Contreras Diana, Wilkinson Sean, Alterman Evangeline, Hervás Javier
Centre for Resilience and Environmental Change (CHANGING), School of Earth and Environmental Sciences, College of Physical Sciences and Engineering, Cardiff University, Main Building, Park Place, Cardiff, CF10 3AT UK.
Learning from Earthquakes (LfE), School of Engineering, Faculty of Science, Agriculture and Engineering, Newcastle University, 2nd Floor Drummond Building, Newcastle, NE1 7RU UK.
Nat Hazards (Dordr). 2022;113(1):403-421. doi: 10.1007/s11069-022-05307-w. Epub 2022 Mar 23.
Traditionally, earthquake impact assessments have been made via fieldwork by non-governmental organisations (NGO's) sponsored data collection; however, this approach is time-consuming, expensive and often limited. Recently, social media (SM) has become a valuable tool for quickly collecting large amounts of first-hand data after a disaster and shows great potential for decision-making. Nevertheless, extracting meaningful information from SM is an ongoing area of research. This paper tests the accuracy of the pre-trained sentiment analysis (SA) model developed by the no-code machine learning platform MonkeyLearn using the text data related to the emergency response and early recovery phase of the three major earthquakes that struck Albania on the 26th November 2019. These events caused 51 deaths, 3000 injuries and extensive damage. We obtained 695 tweets with the hashtags: #Albania #AlbanianEarthquake, and #albanianearthquake from the 26th November 2019 to the 3rd February 2020. We used these data to test the accuracy of the pre-trained SA classification model developed by MonkeyLearn to identify polarity in text data. This test explores the feasibility to automate the classification process to extract meaningful information from text data from SM in real-time in the future. We tested the no-code machine learning platform's performance using a confusion matrix. We obtained an overall accuracy (ACC) of 63% and a misclassification rate of 37%. We conclude that the ACC of the unsupervised classification is sufficient for a preliminary assessment, but further research is needed to determine if the accuracy is improved by customising the training model of the machine learning platform.
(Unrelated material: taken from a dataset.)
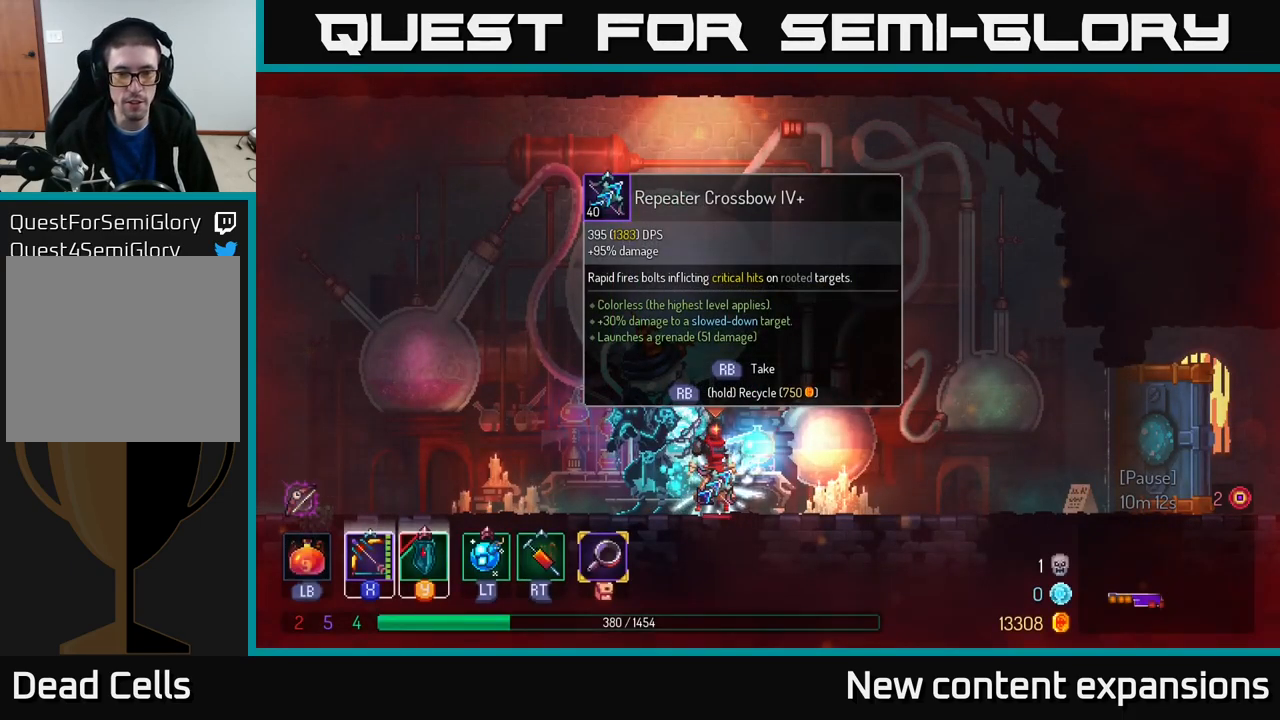
{"buttons": [], "left_stick": "center", "right_stick": "center", "events": []}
传统上,地震影响评估是由非政府组织(NGO)通过实地考察赞助的数据收集来进行的;然而,这种方法耗时、昂贵且往往具有局限性。最近,社交媒体(SM)已成为灾难后快速收集大量第一手数据的宝贵工具,并在决策方面显示出巨大潜力。尽管如此,从社交媒体中提取有意义的信息仍是一个正在进行研究的领域。本文使用与2019年11月26日阿尔巴尼亚发生的三次大地震的应急响应和早期恢复阶段相关的文本数据,测试了无代码机器学习平台MonkeyLearn开发的预训练情感分析(SA)模型的准确性。这些地震造成51人死亡、3000人受伤和广泛破坏。我们从2019年11月26日至2020年2月3日获取了695条带有#阿尔巴尼亚#阿尔巴尼亚地震和#阿尔巴尼亚地震标签的推文。我们使用这些数据来测试MonkeyLearn开发的预训练SA分类模型在文本数据中识别极性的准确性。该测试探索了未来实时从社交媒体文本数据中自动分类过程以提取有意义信息的可行性。我们使用混淆矩阵测试了无代码机器学习平台的性能。我们获得了63%的总体准确率(ACC)和37%的误分类率。我们得出结论,无监督分类的ACC足以进行初步评估,但需要进一步研究以确定通过定制机器学习平台的训练模型是否能提高准确性。